> ACTIVITY 1
Retype the listing lines from the line with "Reading left to" through the end of the listing, including both ends, and leave the pictures out.

> PASSAGE FOR REVIEW
━━━━━━━━

# anyone else have problems with the m12?



## taylorb765 (Jun 11, 2010)

Im having problems getting my 06 to go into 2nd and 4th. The car has 55k miles on it and has only made about 10 passes down the track and driving normal otherwise. It does not grind just acts like the shifter hits a block off plate then it slowly falls into gear. I have worked on alot of manual transmissions but never been inside a t-56 could this possibly be a shift rod-detent issue? Before someone asks skipshift has been turned off.


----------



## 87GN06GTO07IRL (Aug 10, 2009)

Syncros?


----------



## taylorb765 (Jun 11, 2010)

06gtoin216 said:


> Syncros?


Usually they will grind or pop out of gear this doesnt do either, just goes in hard. Dont really understand it, cant drive it in the winter anyway maybe ill get my first look at the inside of a t-56 but takes so many specialty tools to take them apart. I have changed the fluid with royal purple atf and didnt make a difference.


----------



## motoristx (Apr 27, 2010)

well, i have an idea... it might not be what your suffering but I've noticed gears hard to get into on mine.

GM put a lot of rubber gaskets and other crap all over that shifter assmblely, this includes some rubber bushing like spacers and a rubber seal on the main shifter plate. when i pulled my shifter plate (about 3 1/2 x 9 in.) i noticed if i tightened down too much it would bind on the shifter rail just under the plate. if i loosened it up, it would leak but i could shift easy...

the way you can tell if this is happeneing is pull all that shifter crap out to get to the plate and shifter rail, and look at the bottom of the plate and see if it shows signs of rubbing. this is a bit of a pain, but you can get to it from the inside of the car by removing the center console plastic (be prepared to ask a friend for help with that white rubber boot).

my fix: 
-buy the B&M short shifter
-buy a T6 plate of aluminum about 3.5 x 6.5 in and .5 in thick
-take the original plate to a machine shop and have them match up the 4 bolt holes for use without the rubber spacers. Machine out the shifter hole at the lager diameter, and finally, drill and tap the 2 hole in the back for use with the B&M short shifter.
- - this will seal it up nice and tight, give you extra space for the shift rail (about 1/8 in) but it will be a lot louder then stock due to pulling out all the rubber stuff.

━━━━━━━━

> THE INPUT
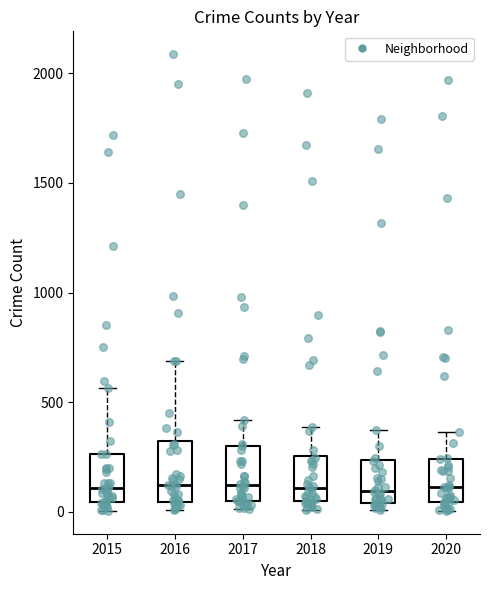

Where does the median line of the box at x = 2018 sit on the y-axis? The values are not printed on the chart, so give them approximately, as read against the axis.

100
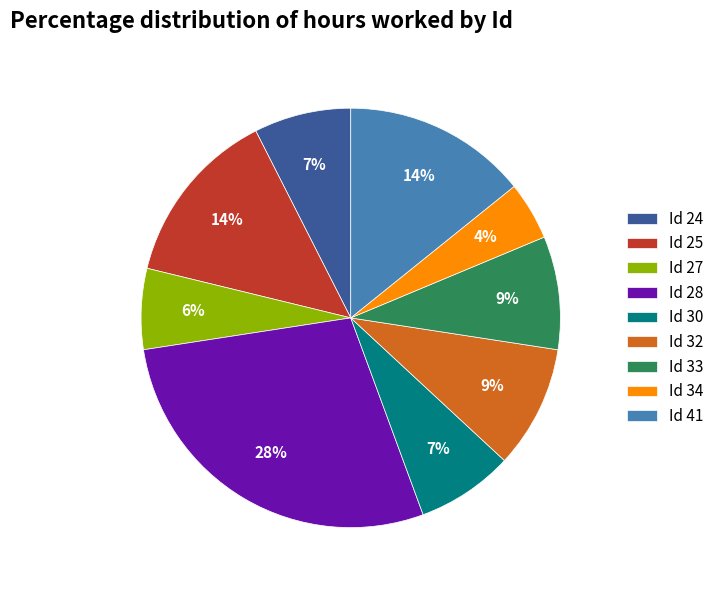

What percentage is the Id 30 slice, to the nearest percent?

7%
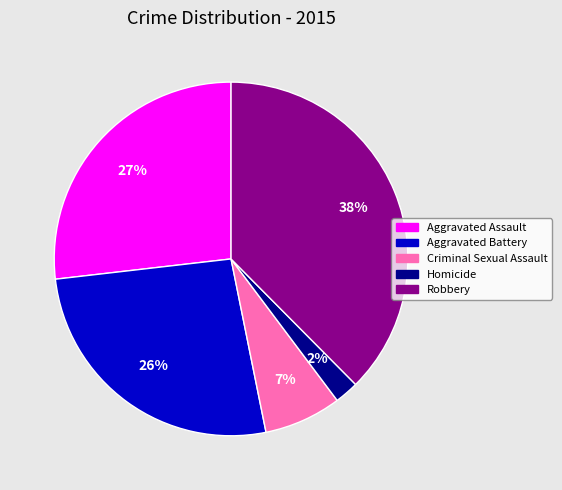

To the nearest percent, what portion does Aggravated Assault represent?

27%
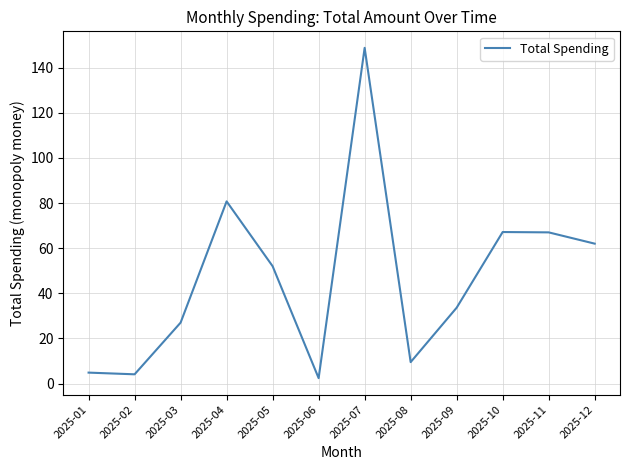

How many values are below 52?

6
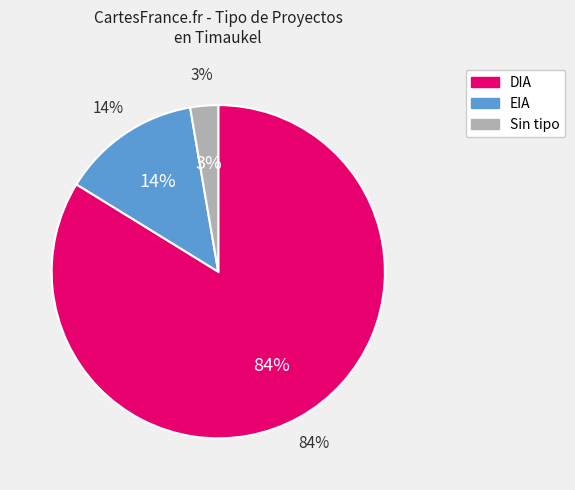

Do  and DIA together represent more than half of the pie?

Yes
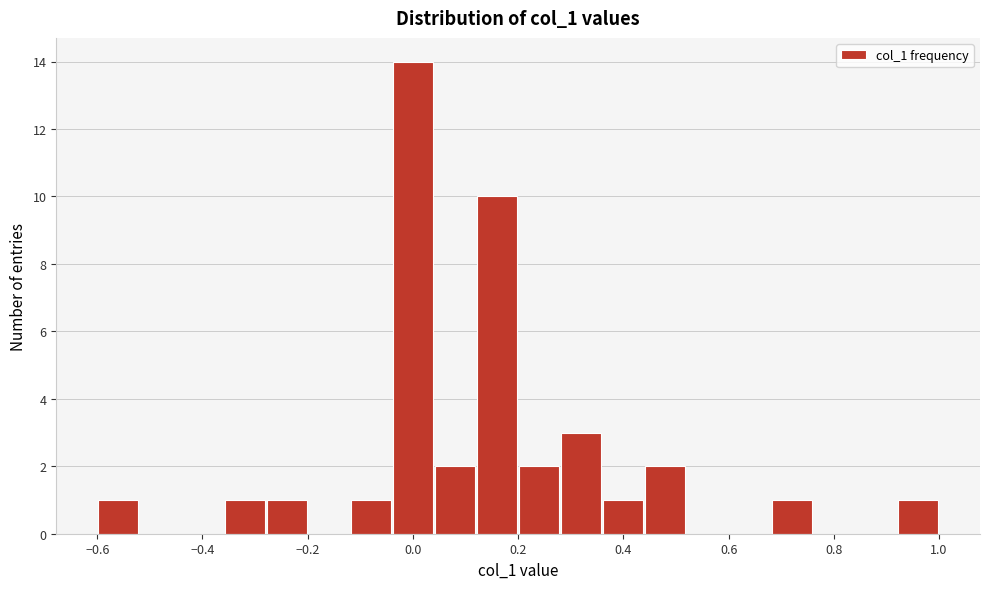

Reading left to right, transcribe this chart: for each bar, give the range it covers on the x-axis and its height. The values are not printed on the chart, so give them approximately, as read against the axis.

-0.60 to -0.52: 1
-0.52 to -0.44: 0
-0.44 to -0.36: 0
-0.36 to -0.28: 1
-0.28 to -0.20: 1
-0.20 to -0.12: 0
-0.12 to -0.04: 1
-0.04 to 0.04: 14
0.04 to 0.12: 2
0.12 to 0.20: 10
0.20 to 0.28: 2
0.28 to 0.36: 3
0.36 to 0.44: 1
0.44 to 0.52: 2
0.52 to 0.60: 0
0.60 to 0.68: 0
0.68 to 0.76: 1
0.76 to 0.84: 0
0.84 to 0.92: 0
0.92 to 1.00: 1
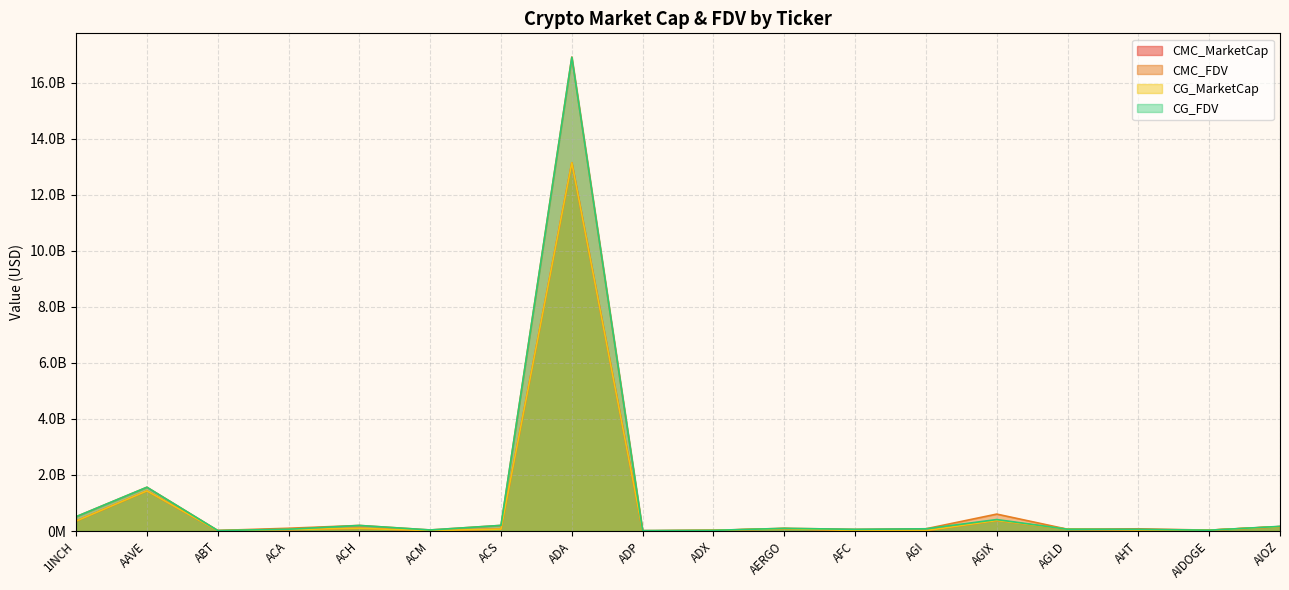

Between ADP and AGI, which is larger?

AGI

━━━━━━━━

> ACTIVITY 2
Based on the forum thread about the hard-shifting transmission, state whether each statement agrees with it, answering yes or no and quoting the deciding words: (a) The car has 55k miles on it. (b) Switching to Royal Purple ATF fixed the shifting. (c) The suggested aluminum plate is about 1 inch thick.

> SOLUTION 1
Reading left to right, transcribe this chart: for each bar, give the range it covers on the x-axis and its height. The values are not printed on the chart, so give them approximately, as read against the axis.

-0.60 to -0.52: 1
-0.52 to -0.44: 0
-0.44 to -0.36: 0
-0.36 to -0.28: 1
-0.28 to -0.20: 1
-0.20 to -0.12: 0
-0.12 to -0.04: 1
-0.04 to 0.04: 14
0.04 to 0.12: 2
0.12 to 0.20: 10
0.20 to 0.28: 2
0.28 to 0.36: 3
0.36 to 0.44: 1
0.44 to 0.52: 2
0.52 to 0.60: 0
0.60 to 0.68: 0
0.68 to 0.76: 1
0.76 to 0.84: 0
0.84 to 0.92: 0
0.92 to 1.00: 1

Between ADP and AGI, which is larger?

AGI

> SOLUTION 2
(a) Yes: "The car has 55k miles on it"
(b) No: "I have changed the fluid with royal purple atf and didnt make a difference."
(c) No: "about 3.5 x 6.5 in and .5 in thick"